• _PROBLEMS TO SOLVE_:
[A] Answer these questions from the article on India's trade indices:
(i) Which base year did the revision replace?
(ii) According to the article, what do Merchandise Trade Indices measure?
(iii) Who chaired the committee whose recommendations the revision follows?
[B] Reproduce the passage of the article on India's trade indices from "India Updates Trade" to "contemporary macroeconomic frameworks.".
[C] Carry on the article on India's trade indices, starting after its last sentence.

** START OF READING PASSAGE **

India Updates Trade Indices to FY23 Base
New Delhi: The Directorate General of Commercial Intelligence and Statistics under the Ministry of Commerce and Industry has revised the base year (BY) of India’s Merchandise Trade Indices to financial year 2022–23, replacing the earlier base of financial year 2012–13, in an effort to align the series more closely with the country’s changing trade composition, global supply chain shifts and contemporary macroeconomic frameworks.
Merchandise Trade Indices are compiled to measure changes in the unit values, or average prices, of India’s exports and imports over time. They serve as key indicators of price movements in the external sector and are widely used for macroeconomic analysis, including the compilation of national accounts, assessment of terms of trade, evaluation of balance of payments trends and analysis of international price competitiveness. With technological changes, the emergence of new commodities, restructuring of global production networks and shifts in relative prices over the past decade, the earlier base year was considered less representative of the present trade basket.

The revision to financial year 2022–23, with 2022–23 taken as 100, follows the recommendations of a committee constituted by the Directorate General of Commercial Intelligence and Statistics under the chairmanship of Nachiketa Chattopadhyay of the Indian Statistical Institute, Kolkata. The committee examined the existing methodology, data coverage, weighting structure and compilation practices, and proposed refinements in line with international best practices to enhance statistical robustness, coherence and alignment with other updated macroeconomic indicators.

** END OF READING PASSAGE **
** START OF RECORD SET **

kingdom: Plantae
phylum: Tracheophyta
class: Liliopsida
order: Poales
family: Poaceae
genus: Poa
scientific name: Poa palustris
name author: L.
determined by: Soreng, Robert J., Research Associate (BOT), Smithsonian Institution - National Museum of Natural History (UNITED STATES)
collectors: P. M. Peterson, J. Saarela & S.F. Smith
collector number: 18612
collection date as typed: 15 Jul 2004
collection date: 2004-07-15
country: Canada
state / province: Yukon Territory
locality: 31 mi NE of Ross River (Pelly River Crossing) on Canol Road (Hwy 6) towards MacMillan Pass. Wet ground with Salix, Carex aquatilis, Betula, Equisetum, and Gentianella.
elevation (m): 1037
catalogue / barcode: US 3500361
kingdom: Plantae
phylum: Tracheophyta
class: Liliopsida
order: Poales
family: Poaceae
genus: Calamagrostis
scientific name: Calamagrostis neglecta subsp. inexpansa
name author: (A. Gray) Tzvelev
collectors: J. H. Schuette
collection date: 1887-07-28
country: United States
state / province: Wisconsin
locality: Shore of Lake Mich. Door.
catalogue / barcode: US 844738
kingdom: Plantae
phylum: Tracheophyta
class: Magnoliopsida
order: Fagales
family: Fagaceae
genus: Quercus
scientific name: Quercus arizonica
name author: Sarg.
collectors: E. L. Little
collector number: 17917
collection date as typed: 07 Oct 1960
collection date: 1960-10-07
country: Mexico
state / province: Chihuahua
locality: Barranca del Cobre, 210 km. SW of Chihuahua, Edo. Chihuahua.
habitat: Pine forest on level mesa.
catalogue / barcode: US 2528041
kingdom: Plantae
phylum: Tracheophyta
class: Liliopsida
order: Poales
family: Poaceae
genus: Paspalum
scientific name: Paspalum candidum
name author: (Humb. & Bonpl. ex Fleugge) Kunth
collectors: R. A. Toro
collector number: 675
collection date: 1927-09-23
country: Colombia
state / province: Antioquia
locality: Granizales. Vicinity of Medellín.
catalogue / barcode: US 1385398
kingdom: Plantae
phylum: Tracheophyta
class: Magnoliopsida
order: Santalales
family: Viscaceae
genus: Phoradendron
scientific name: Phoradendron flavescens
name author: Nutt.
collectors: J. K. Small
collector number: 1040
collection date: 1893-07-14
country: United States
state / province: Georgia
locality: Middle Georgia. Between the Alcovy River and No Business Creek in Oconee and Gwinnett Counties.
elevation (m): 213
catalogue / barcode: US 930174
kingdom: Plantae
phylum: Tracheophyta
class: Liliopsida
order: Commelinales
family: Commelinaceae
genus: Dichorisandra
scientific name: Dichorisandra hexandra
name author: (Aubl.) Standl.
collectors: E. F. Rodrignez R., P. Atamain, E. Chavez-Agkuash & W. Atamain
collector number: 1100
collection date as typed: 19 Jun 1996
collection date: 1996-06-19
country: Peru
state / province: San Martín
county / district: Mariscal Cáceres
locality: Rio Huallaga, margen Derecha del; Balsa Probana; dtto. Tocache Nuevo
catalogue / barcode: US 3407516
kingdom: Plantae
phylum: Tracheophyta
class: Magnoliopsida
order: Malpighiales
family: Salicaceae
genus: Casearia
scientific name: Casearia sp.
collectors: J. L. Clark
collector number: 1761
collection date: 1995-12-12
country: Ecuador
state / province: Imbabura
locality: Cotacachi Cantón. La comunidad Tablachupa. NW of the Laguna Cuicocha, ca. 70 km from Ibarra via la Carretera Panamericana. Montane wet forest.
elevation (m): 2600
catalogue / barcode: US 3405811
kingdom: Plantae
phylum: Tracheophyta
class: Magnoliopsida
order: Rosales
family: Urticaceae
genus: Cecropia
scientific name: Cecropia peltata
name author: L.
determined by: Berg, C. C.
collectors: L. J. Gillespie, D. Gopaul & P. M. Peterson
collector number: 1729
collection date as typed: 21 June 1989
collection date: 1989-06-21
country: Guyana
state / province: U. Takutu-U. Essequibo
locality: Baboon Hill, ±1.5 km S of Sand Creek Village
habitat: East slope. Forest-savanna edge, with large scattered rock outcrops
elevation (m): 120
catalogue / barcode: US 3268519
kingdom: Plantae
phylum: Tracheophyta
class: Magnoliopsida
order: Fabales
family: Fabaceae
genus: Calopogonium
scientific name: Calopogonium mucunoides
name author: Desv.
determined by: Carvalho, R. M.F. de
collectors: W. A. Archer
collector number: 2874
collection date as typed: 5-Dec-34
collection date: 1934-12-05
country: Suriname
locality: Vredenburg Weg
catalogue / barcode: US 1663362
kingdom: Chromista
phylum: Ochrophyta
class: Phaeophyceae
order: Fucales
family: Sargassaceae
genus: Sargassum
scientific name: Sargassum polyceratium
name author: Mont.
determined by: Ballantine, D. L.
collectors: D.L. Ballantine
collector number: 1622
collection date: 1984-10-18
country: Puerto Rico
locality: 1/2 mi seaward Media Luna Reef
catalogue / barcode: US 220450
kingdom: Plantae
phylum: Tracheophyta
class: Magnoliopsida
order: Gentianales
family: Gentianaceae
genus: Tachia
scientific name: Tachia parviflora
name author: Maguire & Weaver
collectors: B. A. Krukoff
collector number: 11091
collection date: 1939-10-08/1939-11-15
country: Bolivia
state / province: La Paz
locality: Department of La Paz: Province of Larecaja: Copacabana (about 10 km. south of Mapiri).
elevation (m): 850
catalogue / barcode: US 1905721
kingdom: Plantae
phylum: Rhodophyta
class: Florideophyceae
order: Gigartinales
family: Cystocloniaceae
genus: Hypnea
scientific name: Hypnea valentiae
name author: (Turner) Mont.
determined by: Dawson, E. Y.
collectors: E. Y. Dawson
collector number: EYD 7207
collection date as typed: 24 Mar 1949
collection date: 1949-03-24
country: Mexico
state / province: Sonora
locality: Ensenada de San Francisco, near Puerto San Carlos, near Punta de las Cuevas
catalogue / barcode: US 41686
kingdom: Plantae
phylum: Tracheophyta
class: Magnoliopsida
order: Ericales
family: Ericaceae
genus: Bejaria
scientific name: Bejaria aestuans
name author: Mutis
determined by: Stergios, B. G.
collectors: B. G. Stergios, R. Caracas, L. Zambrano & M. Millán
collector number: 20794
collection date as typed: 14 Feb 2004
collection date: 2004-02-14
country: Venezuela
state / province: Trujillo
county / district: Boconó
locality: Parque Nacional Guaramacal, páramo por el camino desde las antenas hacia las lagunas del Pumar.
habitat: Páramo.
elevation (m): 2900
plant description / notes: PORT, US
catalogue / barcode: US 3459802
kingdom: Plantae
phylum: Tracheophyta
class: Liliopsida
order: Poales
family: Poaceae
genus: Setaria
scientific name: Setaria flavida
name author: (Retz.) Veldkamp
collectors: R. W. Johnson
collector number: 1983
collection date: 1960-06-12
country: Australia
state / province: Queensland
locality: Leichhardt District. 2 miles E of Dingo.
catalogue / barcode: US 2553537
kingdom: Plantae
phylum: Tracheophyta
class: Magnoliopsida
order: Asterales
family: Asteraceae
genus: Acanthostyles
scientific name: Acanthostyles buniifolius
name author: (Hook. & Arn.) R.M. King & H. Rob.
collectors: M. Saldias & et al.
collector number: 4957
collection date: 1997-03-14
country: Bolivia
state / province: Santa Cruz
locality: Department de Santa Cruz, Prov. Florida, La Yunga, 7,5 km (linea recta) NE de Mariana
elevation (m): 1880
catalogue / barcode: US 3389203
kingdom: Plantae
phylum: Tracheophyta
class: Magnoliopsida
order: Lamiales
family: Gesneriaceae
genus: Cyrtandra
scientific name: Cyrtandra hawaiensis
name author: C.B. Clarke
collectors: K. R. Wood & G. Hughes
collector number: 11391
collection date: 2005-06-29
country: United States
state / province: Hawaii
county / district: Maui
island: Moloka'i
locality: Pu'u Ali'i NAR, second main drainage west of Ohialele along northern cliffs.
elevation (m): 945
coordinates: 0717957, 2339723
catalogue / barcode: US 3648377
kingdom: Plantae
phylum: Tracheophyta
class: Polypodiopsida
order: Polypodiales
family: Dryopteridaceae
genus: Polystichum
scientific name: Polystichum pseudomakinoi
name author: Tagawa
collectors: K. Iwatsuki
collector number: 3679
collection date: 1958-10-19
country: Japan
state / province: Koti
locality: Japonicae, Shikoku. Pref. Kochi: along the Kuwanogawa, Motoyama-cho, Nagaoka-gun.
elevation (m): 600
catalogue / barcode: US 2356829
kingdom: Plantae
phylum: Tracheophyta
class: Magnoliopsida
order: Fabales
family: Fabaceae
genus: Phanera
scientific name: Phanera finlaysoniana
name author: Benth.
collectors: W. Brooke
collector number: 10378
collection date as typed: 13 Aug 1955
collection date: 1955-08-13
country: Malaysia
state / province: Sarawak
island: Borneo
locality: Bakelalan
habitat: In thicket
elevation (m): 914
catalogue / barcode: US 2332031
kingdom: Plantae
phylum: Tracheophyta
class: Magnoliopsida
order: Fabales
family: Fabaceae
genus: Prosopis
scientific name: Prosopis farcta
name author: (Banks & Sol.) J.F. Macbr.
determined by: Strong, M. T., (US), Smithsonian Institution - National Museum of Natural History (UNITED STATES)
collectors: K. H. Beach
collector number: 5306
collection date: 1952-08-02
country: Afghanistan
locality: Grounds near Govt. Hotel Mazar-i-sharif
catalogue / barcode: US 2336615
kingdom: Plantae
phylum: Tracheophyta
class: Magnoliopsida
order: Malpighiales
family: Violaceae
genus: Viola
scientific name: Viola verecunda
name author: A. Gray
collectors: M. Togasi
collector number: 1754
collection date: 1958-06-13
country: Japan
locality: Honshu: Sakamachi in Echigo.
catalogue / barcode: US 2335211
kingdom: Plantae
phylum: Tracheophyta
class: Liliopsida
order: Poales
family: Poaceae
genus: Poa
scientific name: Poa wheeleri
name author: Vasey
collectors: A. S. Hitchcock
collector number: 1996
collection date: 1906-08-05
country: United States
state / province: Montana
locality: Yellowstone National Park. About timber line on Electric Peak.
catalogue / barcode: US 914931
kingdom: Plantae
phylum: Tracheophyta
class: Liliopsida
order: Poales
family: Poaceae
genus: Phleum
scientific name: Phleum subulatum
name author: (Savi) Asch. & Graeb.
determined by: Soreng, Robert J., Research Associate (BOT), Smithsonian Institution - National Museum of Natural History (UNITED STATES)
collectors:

** END OF RECORD SET **

• _OUTPUTS FOR THE TASKS_:
[A]
(i) Financial year 2012–13.
(ii) Changes over time in the unit values, or average prices, of India's exports and imports.
(iii) Nachiketa Chattopadhyay of the Indian Statistical Institute, Kolkata.

[B]
India Updates Trade Indices to FY23 Base
New Delhi: The Directorate General of Commercial Intelligence and Statistics under the Ministry of Commerce and Industry has revised the base year (BY) of India’s Merchandise Trade Indices to financial year 2022–23, replacing the earlier base of financial year 2012–13, in an effort to align the series more closely with the country’s changing trade composition, global supply chain shifts and contemporary macroeconomic frameworks.

[C]
The revised series incorporates an updated commodity basket at the Principal Commodity level to better reflect emerging and declining items in India’s export and import profile. Weights have been recalibrated using trade values of the new base year to mirror the latest value shares in exports and imports. The Directorate General of Commercial Intelligence and Statistics has retained the Laspeyres index formula, with weights fixed across time, but has strengthened procedures relating to the selection of a common commodity basket for the base year and the imputation of missing unit values during base year construction.
The series provides monthly, quarterly and annual Export Unit Value Indices and Import Unit Value Indices. It also includes trade indices by Principal Commodity classification, Standard International Trade Classification and Broad Economic Categories. In addition, bilateral and region-wise trade indices are compiled for India’s top 20 export and import partner countries, along with measures of gross terms of trade, net terms of trade and income terms of trade.
Preliminary data for the financial year 2025–26, covering April to November and calculated with the financial year 2022–23 as the base, indicate fluctuations in both price and volume movements. The Export Unit Value Index stood at 105.31 in April 2025, moderated to 96.31 in June and rose again to 105.32 in November. The Import Unit Value Index showed sharper variation, declining to 91.74 in June before increasing to 110.17 in October and easing to 106.59 in November. On the quantity side, the Export Quantity Index reached 116.19 in October and 113.06 in November, while the Import Quantity Index remained elevated through much of the period, peaking at 138.16 in April and 137.04 in October.
The Unit Value Index measures the percentage change in the average unit value of items traded in a given month relative to the same month in the base year. For example, an index of 120 implies that if the average unit value in the corresponding base year month was 100, it has risen to 120, representing a 20 per cent increase. The calculation involves two successive stages of weighted averaging. First, indices are computed for individual items within each Principal Commodity group. Second, these are aggregated across Principal Commodity groups to derive the overall index at the national level. In both stages, weights are proportional to trade importance in the base year and are fixed across time, with twelve distinct sets of monthly weights applied to preserve seasonal trade patterns.
The Quantity Index is derived by dividing the Value Index by the Unit Value Index, thereby isolating volume changes from price effects. If export value increases 2.4 times while unit values rise 1.2 times, the implied increase in physical quantities would be roughly twofold. However, unusually high or low quantity indices may partly reflect base effects rather than pure volume shifts.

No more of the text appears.